Question

Evaluate the integral: \[ \int_0^{16} \frac{\sqrt{x}}{1 + \sqrt{x}} dx. \]

• A. \( 8 + 2\log 2 \)
• B. \( 8 + \log 2 \)
• C. \( 8 + 2\log 5 \)
• D. \( 8 + \log 5 \)

Hint:

Use \( t = \sqrt{x} \) substitution to simplify radicals. - Splitting fractions can make integration easier.

Answer 1

The Correct Option is C

Step 1: Use substitution
Let \( t = \sqrt{x} \), so that \( x = t^2 \) and \( dx = 2t dt \).

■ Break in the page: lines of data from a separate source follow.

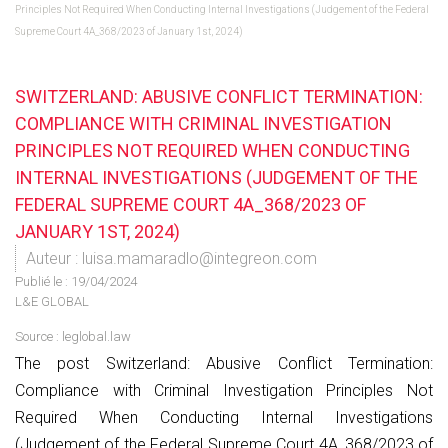
Principles Not Required When Conducting Internal Investigations (Judgement of the Federal
Supreme Court 4A_368/2023 of January 1st, 2024)
SWITZERLAND: ABUSIVE CONFLICT TERMINATION:
COMPLIANCE WITH CRIMINAL INVESTIGATION
PRINCIPLES NOT REQUIRED WHEN CONDUCTING
INTERNAL INVESTIGATIONS (JUDGEMENT OF THE
FEDERAL SUPREME COURT 4A_368/2023 OF
JANUARY 1ST, 2024)
Auteur : luisa.mamaradlo@integreon.com
Publié le :
19/04/2024
L&E GLOBAL
Source :
leglobal.law
The post Switzerland: Abusive Conflict Termination:
Compliance with Criminal Investigation Principles Not
Required When Conducting Internal Investigations
(Judgement of the Federal Supreme Court 4A_368/2023 of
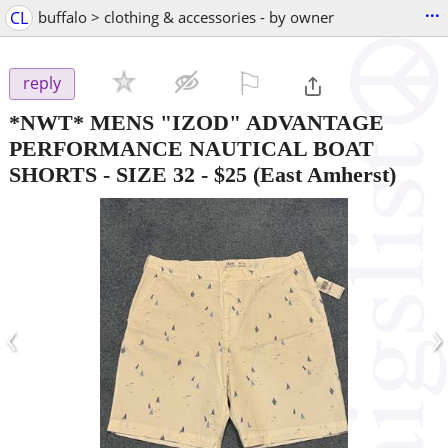
...
CL
buffalo > clothing & accessories - by owner
⚐

reply
*NWT* MENS "IZOD" ADVANTAGE
PERFORMANCE NAUTICAL BOAT
SHORTS - SIZE 32
-
$25
(East Amherst)
‹
›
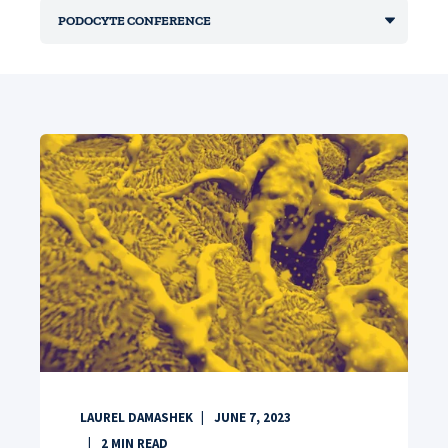
LAUREL DAMASHEK
JUNE 7, 2023
2
MIN READ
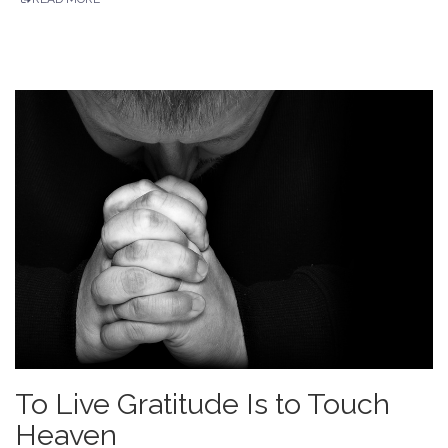
To Live Gratitude Is to Touch
Heaven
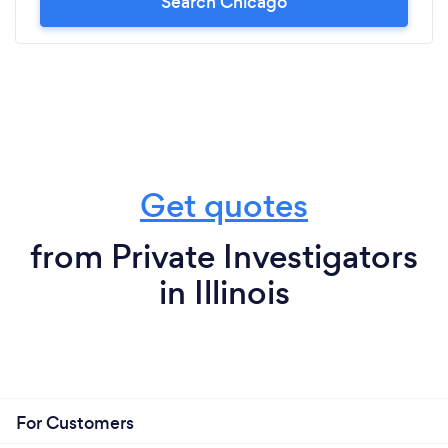
Search Chicago
Get quotes
from Private Investigators
in Illinois
For Customers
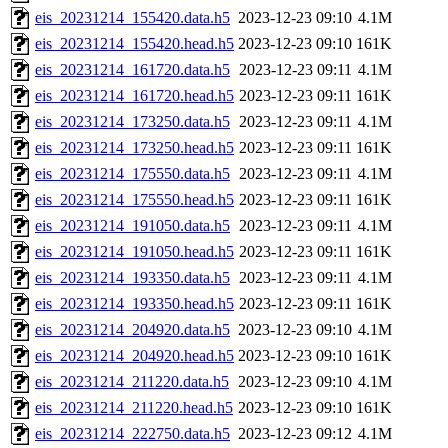
eis_20231214_155420.data.h5
2023-12-23 09:10
4.1M
eis_20231214_155420.head.h5
2023-12-23 09:10
161K
eis_20231214_161720.data.h5
2023-12-23 09:11
4.1M
eis_20231214_161720.head.h5
2023-12-23 09:11
161K
eis_20231214_173250.data.h5
2023-12-23 09:11
4.1M
eis_20231214_173250.head.h5
2023-12-23 09:11
161K
eis_20231214_175550.data.h5
2023-12-23 09:11
4.1M
eis_20231214_175550.head.h5
2023-12-23 09:11
161K
eis_20231214_191050.data.h5
2023-12-23 09:11
4.1M
eis_20231214_191050.head.h5
2023-12-23 09:11
161K
eis_20231214_193350.data.h5
2023-12-23 09:11
4.1M
eis_20231214_193350.head.h5
2023-12-23 09:11
161K
eis_20231214_204920.data.h5
2023-12-23 09:10
4.1M
eis_20231214_204920.head.h5
2023-12-23 09:10
161K
eis_20231214_211220.data.h5
2023-12-23 09:10
4.1M
eis_20231214_211220.head.h5
2023-12-23 09:10
161K
eis_20231214_222750.data.h5
2023-12-23 09:12
4.1M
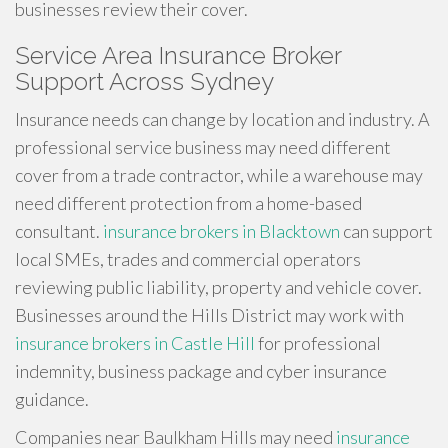
businesses review their cover.
Service Area Insurance Broker
Support Across Sydney
Insurance needs can change by location and industry. A
professional service business may need different
cover from a trade contractor, while a warehouse may
need different protection from a home-based
consultant.
insurance brokers in Blacktown
can support
local SMEs, trades and commercial operators
reviewing public liability, property and vehicle cover.
Businesses around the Hills District may work with
insurance brokers in Castle Hill
for professional
indemnity, business package and cyber insurance
guidance.
Companies near Baulkham Hills may need
insurance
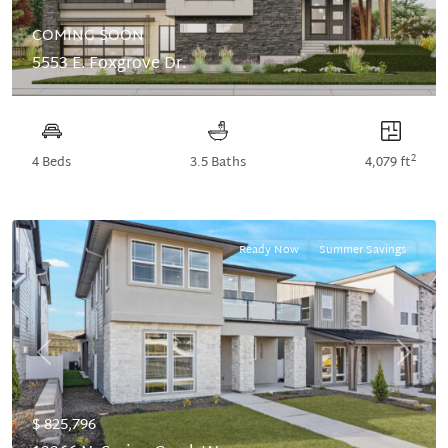
COMING SOON
5553 E. Foxgrove Dr.
2
4 Beds
3.5 Baths
4,079 ft
Ready Now
Summer Savings
Previous
Next
$ 825,796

Rewriting the integral: \[ I = \int_0^4 \frac{t}{1+t} \cdot 2t dt. \] \[ = 2 \int_0^4 \frac{t^2}{1+t} dt. \] Step 2: Split and integrate
\[ I = 2 \int_0^4 (t - 1 + \frac{1}{1+t}) dt. \] Solving each term: \[ I = 2 \left[ \frac{t^2}{2} - t + \log (1+t) \right] \Bigg|_0^4. \] Step 3: Compute the result
\[ I = 2 \left[ \left(\frac{16}{2} - 4 + \log 5 \right) - (0 - 0 + 0) \right]. \] \[ = 2 \times (8 - 4 + \log 5) = 8 + 2\log 5. \] Thus, the correct answer is \( \boxed{8 + 2\log 5} \).